En conférence de presse hier, Général François Ndiaye a tenu à remettre les choses au point avec une tonalité militaire : «Il n’a jamais été question de perdiems. Ça ne figure sur aucun document du comité, c’est de la désinformation. On n’a rien à cacher», ajoute-t-il. Quid du montant de 107 millions de francs Cfa figurant sur la ligne dénommée autres prestations de service sur le budget prévisionnel ? «Ils sont destinés entre autres à l’achat de l’eau, de gels, confection de badges etc.», renchérit le résident du Comité de suivi de la mise en œuvre des opérations du «Force-Covid-19». Au front, il reste sur sa ligne de conduite et suggère à ses collaborateurs de garder le cap : «Au moment où la clameur populaire charrie quelques fois des rumeurs, il ne faut surtout pas se laisser divertir et être à la hauteur des attentes en évitant des comportements déviants.» Il poursuit : «Cette exaltante mission qui vaut tous les désintéressements nous imposent un devoir de dialogue, de partage, mais également un devoir de transparence pour l’intérêt exclusif du Sénégal. Nous partons du postulat que toute œuvre humaine peut faire l’objet de critique. Dès lors c’est avec une ouverture d’esprit non partisane que nous acceptons toutes les propositions qui feront avancer notre pays le Sénégal.»

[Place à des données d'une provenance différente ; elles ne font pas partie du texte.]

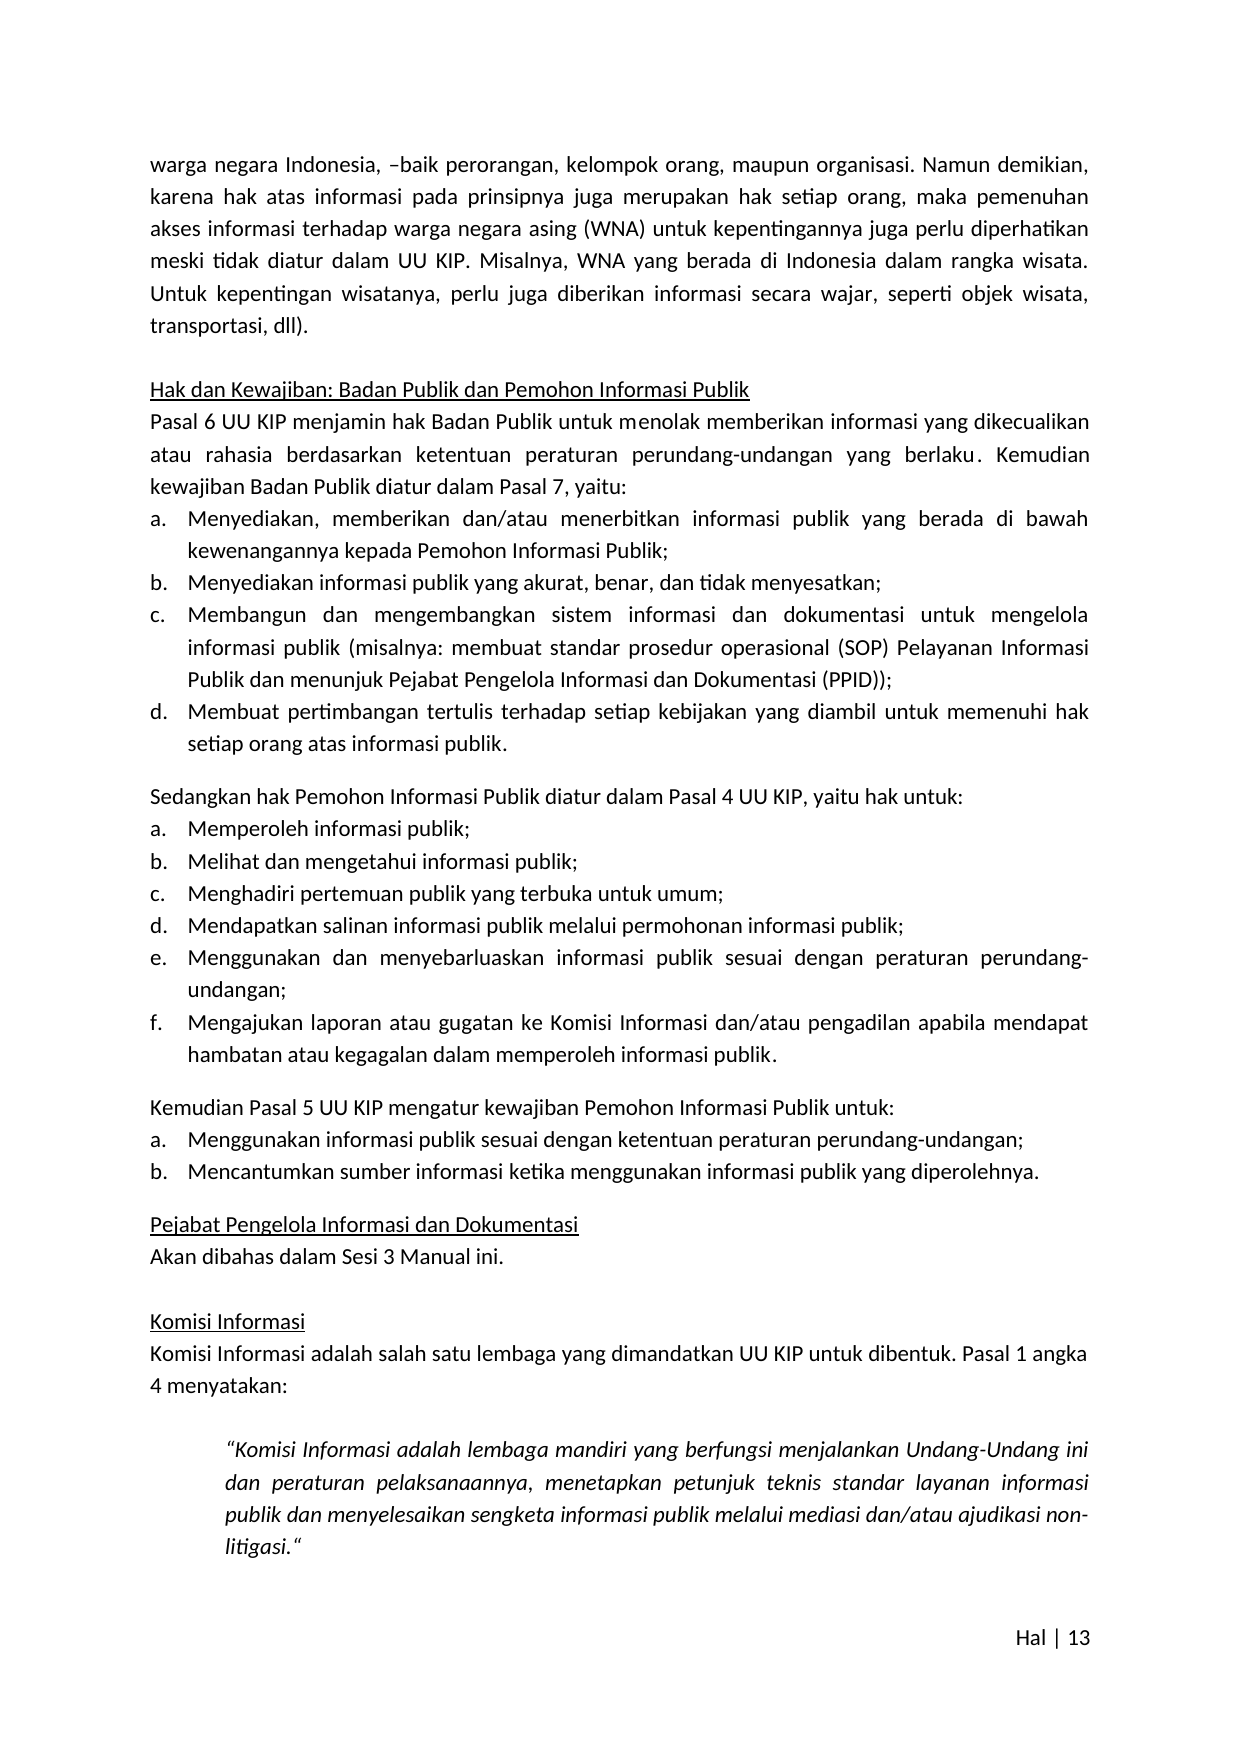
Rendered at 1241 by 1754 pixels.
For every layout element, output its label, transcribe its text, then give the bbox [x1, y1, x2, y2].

Aujourd’hui, le Général François Ndiaye et son équipe entendent mener leur mission «par un engagement sans réserve et sans limite». Selon lui, les conditions d’une gestion transparente des ressources du «Force-Covid-19» sont garanties par les instruments. Il rappelle qu’au-delà, des membres du Comité de suivi, nommés par décret, sont appuyés par des agents de la police, de la gendarmerie, de l’Armée, de l’Agence de l’informatique de l’Etat (Adie), de l’Agence nationale de la statistique et de la démographie (Ansd) ainsi que des médias pour renforcer la transparence. Alors que les officiers supérieurs jouent un rôle de conseillers, les personnels de la police et de la gendarmerie s’occupent des réclamations et des contentieux. «Un comité qui se veut et qui est apolitique, donc ne saurait être un terrain de jeu politique», dixit le général. Pour lui, la mise en place du comité est une opportunité qui permettra de stabiliser le Registre national unique (Rnu), d’avoir une meilleure cartographie de la pauvreté et de la vulnérabilité, tout en améliorant la gouvernance sanitaire.